In the course of doing some writing on why making games and modifications for existing games is a much better educational endeavour than simply playing historically-themed games (it seemed much more clever when expressed in 7000 words than 20), I came across the following post on Rob MacDougall’s blog which covers some of what I’m thinking:
In simpler language, Civilization’s game play erases its own historical content. Learning to play means learning to ignore all the stuff that makes it a game about history and not about, say, fighting aliens. One could easily program a different game with a different set of ideological assumptions—Galloway imagines a “People’s Civilization” game by Howard Zinn—and see precisely the same de-historicizing effect. Mastering the simulation game necessarily involves a journey away from reality towards abstraction, away from history towards code.

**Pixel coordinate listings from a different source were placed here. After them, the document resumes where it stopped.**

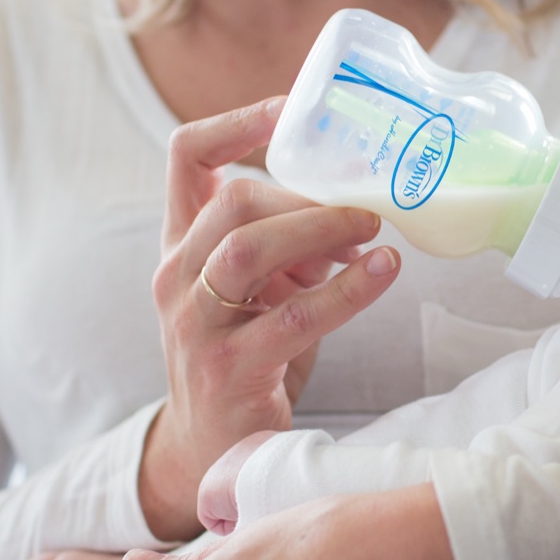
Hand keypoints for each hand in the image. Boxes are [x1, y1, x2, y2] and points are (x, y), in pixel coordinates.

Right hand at [140, 98, 401, 539]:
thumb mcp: (259, 290)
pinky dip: (347, 291)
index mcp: (182, 247)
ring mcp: (194, 326)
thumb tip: (359, 207)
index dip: (237, 122)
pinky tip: (383, 273)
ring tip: (373, 232)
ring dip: (320, 231)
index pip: (185, 158)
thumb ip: (290, 246)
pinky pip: (292, 317)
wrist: (214, 452)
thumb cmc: (248, 358)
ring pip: (249, 251)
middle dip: (305, 195)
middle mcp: (176, 279)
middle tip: (366, 206)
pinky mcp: (227, 370)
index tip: (292, 106)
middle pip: (230, 201)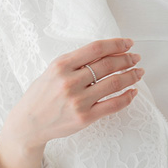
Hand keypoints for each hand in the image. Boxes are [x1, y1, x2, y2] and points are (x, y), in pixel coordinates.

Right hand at [1, 38, 143, 150]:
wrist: (29, 123)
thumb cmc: (41, 95)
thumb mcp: (52, 71)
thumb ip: (75, 63)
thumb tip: (106, 53)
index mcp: (61, 65)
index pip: (96, 49)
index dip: (116, 44)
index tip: (128, 44)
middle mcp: (70, 82)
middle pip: (107, 65)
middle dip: (126, 59)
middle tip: (136, 58)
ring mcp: (78, 101)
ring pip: (114, 84)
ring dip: (131, 76)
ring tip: (138, 72)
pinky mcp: (85, 118)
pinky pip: (113, 105)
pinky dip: (127, 97)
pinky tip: (133, 92)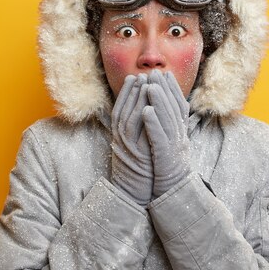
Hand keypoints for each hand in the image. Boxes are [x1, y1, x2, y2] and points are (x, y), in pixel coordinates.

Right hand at [110, 74, 153, 205]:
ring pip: (129, 119)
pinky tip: (148, 108)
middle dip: (132, 92)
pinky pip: (138, 135)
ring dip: (136, 101)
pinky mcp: (137, 156)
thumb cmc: (138, 170)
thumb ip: (137, 130)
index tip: (134, 77)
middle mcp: (120, 139)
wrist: (136, 194)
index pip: (120, 109)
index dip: (126, 92)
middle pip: (123, 110)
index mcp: (120, 136)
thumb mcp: (136, 146)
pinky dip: (142, 120)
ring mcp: (128, 147)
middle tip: (141, 75)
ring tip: (145, 84)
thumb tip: (143, 110)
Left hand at [144, 70, 190, 198]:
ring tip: (150, 86)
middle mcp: (180, 136)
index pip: (178, 105)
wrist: (173, 192)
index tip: (164, 74)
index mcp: (180, 132)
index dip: (172, 89)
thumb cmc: (168, 166)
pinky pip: (159, 137)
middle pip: (172, 108)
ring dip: (158, 102)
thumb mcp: (170, 143)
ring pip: (167, 119)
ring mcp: (174, 146)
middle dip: (164, 89)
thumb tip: (161, 108)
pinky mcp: (165, 157)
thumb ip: (168, 126)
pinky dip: (153, 123)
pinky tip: (145, 111)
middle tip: (155, 73)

However, I don’t know whether there’s anything particularly unique to computer games about that idea – isn’t any game, when you really get down to it, about mastering the mechanics of the game, the rules? (whether or not those rules are expressed mathematically or in a rule-book is immaterial I should think).
Anyway, there’s a lot more on his blog worth a longer look! Ultimately, MacDougall concludes that what one should do is get the students to design their own game. We’ve been doing just that at the Simulating History project at Brock for some time; we’ve got a workable beta up and running, but man! there’s a lot of work involved. My role in that project (making the game) is more of a background reviewer-type guy; I’m not at the coalface.